Hailing from Sheopur in Madhya Pradesh, the student had been staying in Kota with her parents and younger brother for some years. She was studying at one of the city’s premier coaching institutes and was going to take the NEET exam on Sunday.
The incident took place around 10 pm when she was studying in the second floor of their residence. Her relatives were downstairs then. “Around 10 pm, her father went upstairs to check on her and found her hanging. She was rushed to a hospital where she was declared dead,” station house officer Arvind Bharadwaj of Kunadi police station informed.

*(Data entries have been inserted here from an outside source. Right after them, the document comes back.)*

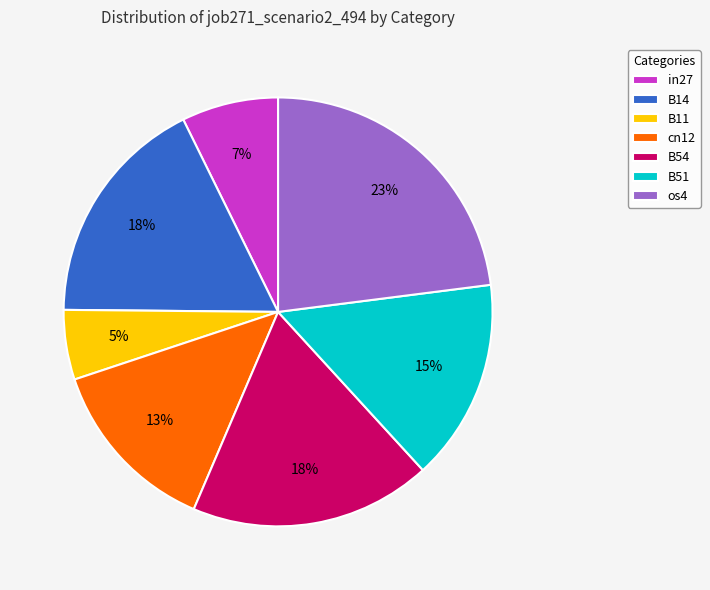

Between os4 and B51, which is larger?

os4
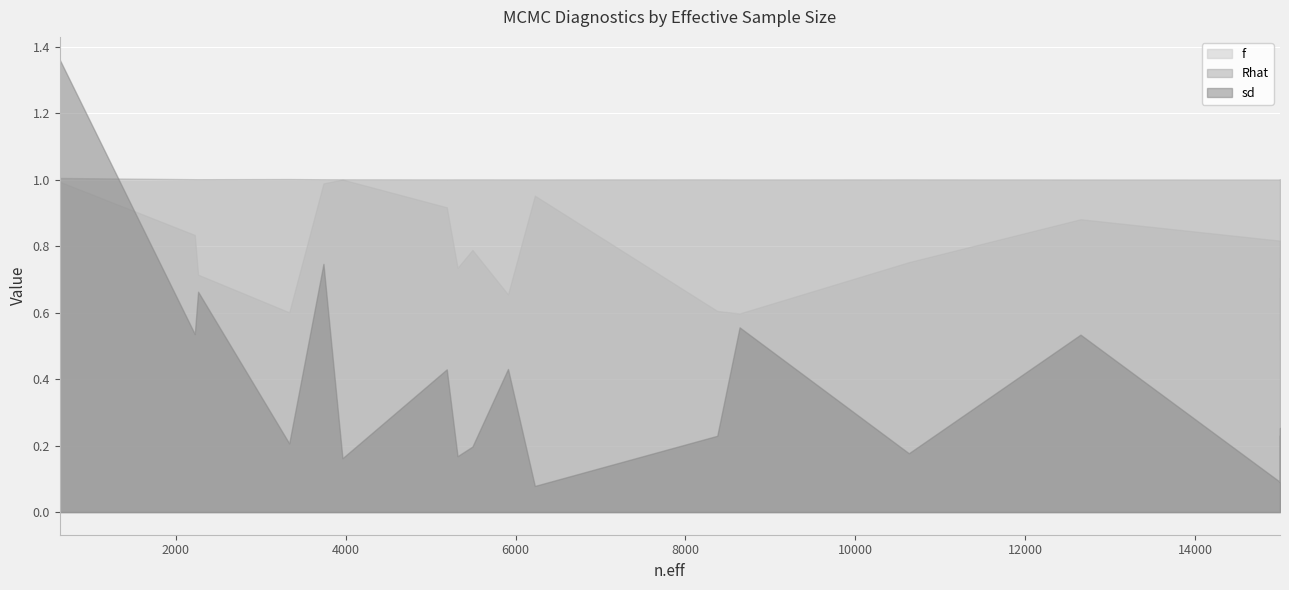

Between 5491 and 6226, which is larger?

5491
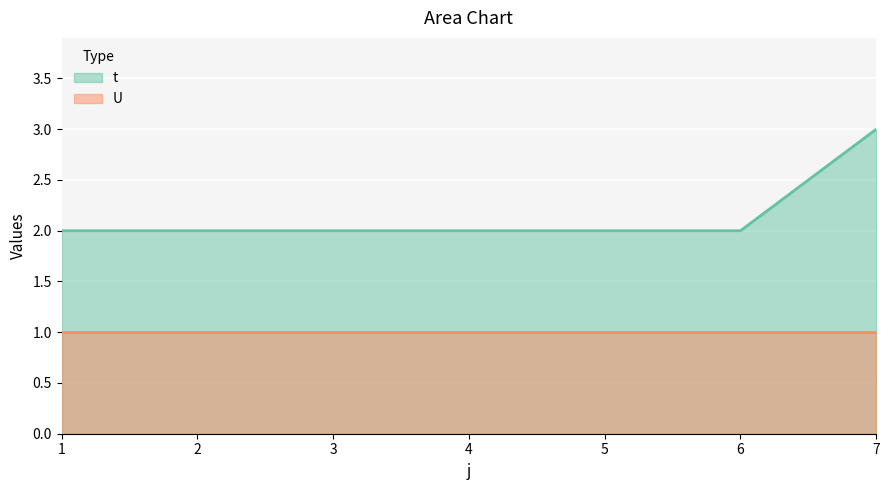

Where is the data nearest to the value 2?

1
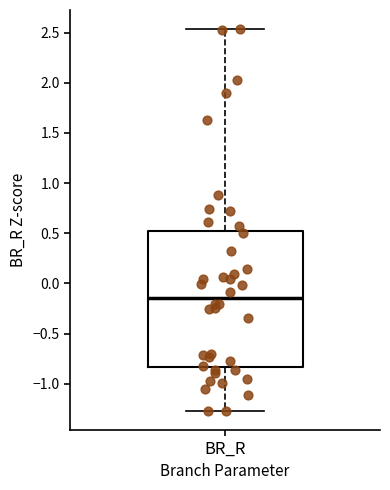

Read this box plot against the y-axis: the position of the median line, the range covered by the box, and the ends of both whiskers. The values are not printed on the chart, so give them approximately, as read against the axis.

median -0.15, box -0.85 to 0.50, whiskers -1.25 to 2.55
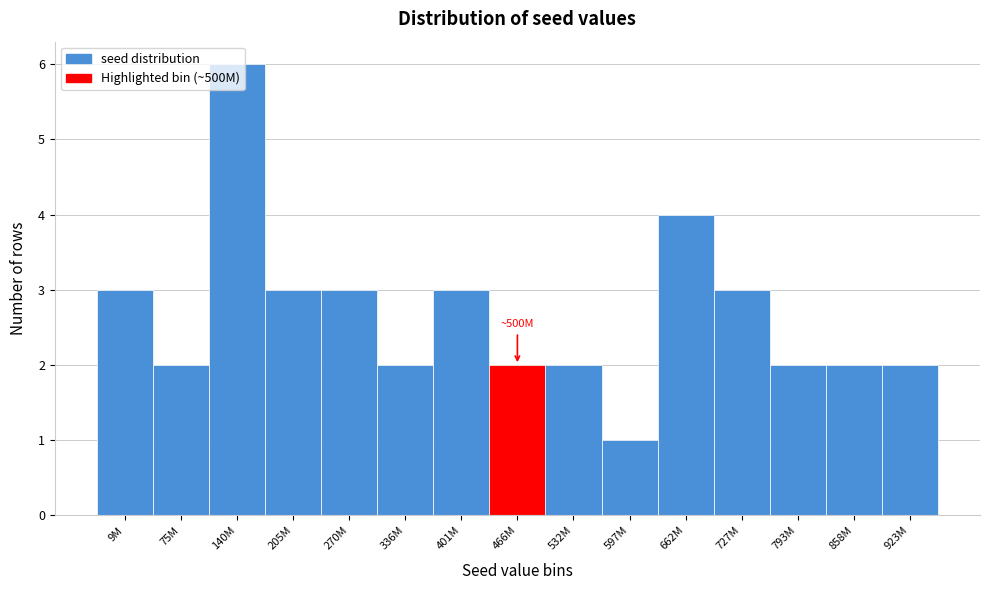

What value does the data have at 9M?

3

“Victim was also very much prepared for NEET at the city’s leading coaching center. She was also very much ready to write the exam on Sunday,” added Bharadwaj. No suicide note was recovered from the spot. She was sent for post-mortem examination in the late hours that night.
With this incident, the total number of student suicides in Rajasthan this year has risen to 16 — 15 of them in Kota and one in Jodhpur, according to police records. In 2023, the state had 23 such incidents, 20 of them in Kota. In 2022, 15 suicides were reported from the city. The numbers were 18 in 2019, 20 in 2018, seven in 2017, 17 in 2016, and 18 in 2015. Worth mentioning is that in 2020 and 2021, no such incidents occurred when coaching centres were closed or carried out online because of the Covid-19 pandemic.
Kota has always been India’s coaching hub, with an estimated ₹10,000 crore worth of test-prep industry each year. Students from all over the country converge in the city after finishing Class 10 to join intense coaching courses to prepare them for competitive exams such as NEET and JEE. The majority also join associated schools, mostly for certification purposes, while academic concentration is in the coaching institutions.
Yet, the pressure-cooker atmosphere and college requirements are taking toll on a large majority of students, particularly those staying away from home. The city’s increasing suicide rates are continuously raising eyebrows about the mental health issues of young ambitions.